I realized that a necklace that combines gold and pearlescent elements may be the O-Negative of the jewelry box: The Universal Donor. It gives to everything.
Important, Unrelated Disclaimer: The yellow in my front hall is beautiful and softer than it appears in these photos.+
Do you see how the colors/tones of this necklace work in a way that a gold necklace or a silver necklace or a pearl necklace may not have worked?
Come closer! That’s a command, not an invitation.
I am going to take my rhapsodizing one step further, and posit that this necklace — eight beads — works better than a circlet of beads (going the whole way around my neck) would have.
You may be thinking, “That’s all well and good for you, Directrice — a person who takes jewelry off the backs of her wedding guests — but what are the rest of us, without Venetian beads, to do?”
A fair question! But first, I must protest that I did not take the jewelry “off a wedding guest.” I accepted the jewelry as a gift after the wedding. I am not a monster.
But let’s not quibble about the past. I’ve given your quandary some thought.
First, you could try to find some Venetian glass beads on the internet.
Failing that, you could substitute gold beads and fat, Baroque (cultured) pearls. Wouldn’t that combination also be beautiful?
Let’s come back for a moment, and feast our eyes.
My wedding guest has such great style, such a great eye. I never would have thought to combine these two colors.
You may remember that this necklace was originally a bracelet?
Wearing these beads as a necklace works better for me, for reasons we’ve previously discussed.
This necklace works as beautifully with a simple navy blue dress as it does with the more complicated red ensemble. That’s genius.
The details on the dresses appear in these earlier posts: Blouse Under Dress and The Pendulum Swings Back. The story of the necklace appears in this post: Be Prepared.

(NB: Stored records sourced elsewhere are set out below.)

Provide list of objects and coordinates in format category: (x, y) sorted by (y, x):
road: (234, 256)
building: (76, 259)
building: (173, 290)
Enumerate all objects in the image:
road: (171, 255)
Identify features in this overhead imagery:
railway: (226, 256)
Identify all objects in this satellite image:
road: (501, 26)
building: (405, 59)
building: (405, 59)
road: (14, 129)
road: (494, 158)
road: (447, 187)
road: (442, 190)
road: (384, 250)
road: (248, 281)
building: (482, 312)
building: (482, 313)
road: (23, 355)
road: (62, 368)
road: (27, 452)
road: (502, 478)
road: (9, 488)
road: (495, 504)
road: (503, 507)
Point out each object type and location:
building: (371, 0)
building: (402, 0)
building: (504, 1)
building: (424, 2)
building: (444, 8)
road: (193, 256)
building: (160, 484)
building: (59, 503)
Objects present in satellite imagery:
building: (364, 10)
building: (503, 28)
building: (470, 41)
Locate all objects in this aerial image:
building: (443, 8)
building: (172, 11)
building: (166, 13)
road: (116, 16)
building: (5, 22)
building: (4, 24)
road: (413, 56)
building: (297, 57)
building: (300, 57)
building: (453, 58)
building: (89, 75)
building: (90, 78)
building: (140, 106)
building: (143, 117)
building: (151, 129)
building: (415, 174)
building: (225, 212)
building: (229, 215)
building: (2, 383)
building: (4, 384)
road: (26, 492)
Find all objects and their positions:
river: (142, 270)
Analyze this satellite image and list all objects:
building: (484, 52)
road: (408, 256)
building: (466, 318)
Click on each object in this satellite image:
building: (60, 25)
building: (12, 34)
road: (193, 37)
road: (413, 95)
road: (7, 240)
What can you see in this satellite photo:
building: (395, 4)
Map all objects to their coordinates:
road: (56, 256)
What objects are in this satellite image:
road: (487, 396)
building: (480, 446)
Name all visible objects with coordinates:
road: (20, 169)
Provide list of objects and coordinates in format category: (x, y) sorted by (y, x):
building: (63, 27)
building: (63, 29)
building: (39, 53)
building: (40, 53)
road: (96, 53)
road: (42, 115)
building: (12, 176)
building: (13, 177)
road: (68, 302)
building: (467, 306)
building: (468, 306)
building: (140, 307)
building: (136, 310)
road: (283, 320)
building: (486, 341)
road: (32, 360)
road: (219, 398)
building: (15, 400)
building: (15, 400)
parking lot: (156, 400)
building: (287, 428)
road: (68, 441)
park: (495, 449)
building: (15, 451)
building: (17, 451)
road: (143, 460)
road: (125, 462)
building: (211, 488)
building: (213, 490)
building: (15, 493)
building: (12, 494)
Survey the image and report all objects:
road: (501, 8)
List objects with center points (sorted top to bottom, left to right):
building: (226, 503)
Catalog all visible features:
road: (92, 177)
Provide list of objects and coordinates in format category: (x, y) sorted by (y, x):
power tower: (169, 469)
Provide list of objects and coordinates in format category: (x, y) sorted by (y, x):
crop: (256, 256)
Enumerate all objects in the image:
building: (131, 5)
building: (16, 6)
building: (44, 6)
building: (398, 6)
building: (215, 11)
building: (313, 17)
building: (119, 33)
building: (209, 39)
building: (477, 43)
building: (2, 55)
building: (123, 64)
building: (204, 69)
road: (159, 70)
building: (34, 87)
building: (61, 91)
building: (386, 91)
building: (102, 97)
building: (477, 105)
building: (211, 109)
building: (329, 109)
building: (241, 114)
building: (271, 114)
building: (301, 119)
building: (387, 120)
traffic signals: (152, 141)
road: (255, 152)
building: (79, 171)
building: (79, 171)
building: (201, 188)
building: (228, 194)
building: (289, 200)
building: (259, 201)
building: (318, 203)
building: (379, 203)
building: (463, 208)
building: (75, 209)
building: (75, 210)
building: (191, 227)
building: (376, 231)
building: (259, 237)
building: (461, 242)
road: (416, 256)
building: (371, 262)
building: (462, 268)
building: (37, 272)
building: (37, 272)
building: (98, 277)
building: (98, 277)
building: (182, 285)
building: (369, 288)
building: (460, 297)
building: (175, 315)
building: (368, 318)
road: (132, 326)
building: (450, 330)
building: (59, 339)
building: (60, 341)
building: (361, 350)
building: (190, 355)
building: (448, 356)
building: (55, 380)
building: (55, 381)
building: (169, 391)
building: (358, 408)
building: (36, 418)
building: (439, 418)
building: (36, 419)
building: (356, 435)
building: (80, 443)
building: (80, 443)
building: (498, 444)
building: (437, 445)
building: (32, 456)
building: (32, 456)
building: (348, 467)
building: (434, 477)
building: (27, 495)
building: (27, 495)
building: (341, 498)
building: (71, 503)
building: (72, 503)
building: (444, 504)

+ It’s Benjamin Moore Crowne Hill Yellow mixed to 50% strength. But I have decided, as part of the apartment refresh, to replace this color with a patterned wallpaper, to paint the kitchen a different yellow . . . it goes on and on. I think I will have to write a post about it.
* Whenever I wear a classic dress with lo-bloc heels, I present myself to The Photographer and say, “I look like such a lady” with the sincerity and delight one might expect from a six year old playing dress up. It’s always a surprise.
4 thoughts on “The Directrice Stumbles Into Something Big”
Indeed you always look like a lady, even in the goofiest and poofiest of your pics on this blog.
The O-negative of my jewelry box are dark Tahitian pearls, which seem to go with everything, without evoking white gloves and wedding parties, unlike white ones. And speaking of universal solutions, I think the combination of the impeccable navy dress with the festive beads would qualify too.
Thanks for writing and sharing, and hope you have a wonderful new year!
I confess I, too, like to look like a lady. It seems so outdated, at least in my circles. Yet perhaps it’s just the thing we need. And in fact, the other day, I was dressed in full on Mary Tyler Moore from The Dick Van Dyke Show — cigarette pants, cardigan, blouse– and my 19 year old daughter, who only wears flannel, said I looked “very classy.” Made my week!
Happy New Year!
The necklace is very versatile – I’m now rummaging through my beads, bracelets included, to find something similar.
I think dressing appropriately is our responsibility. It is our civic duty. It doesn’t require a lot of money… just a modicum of taste.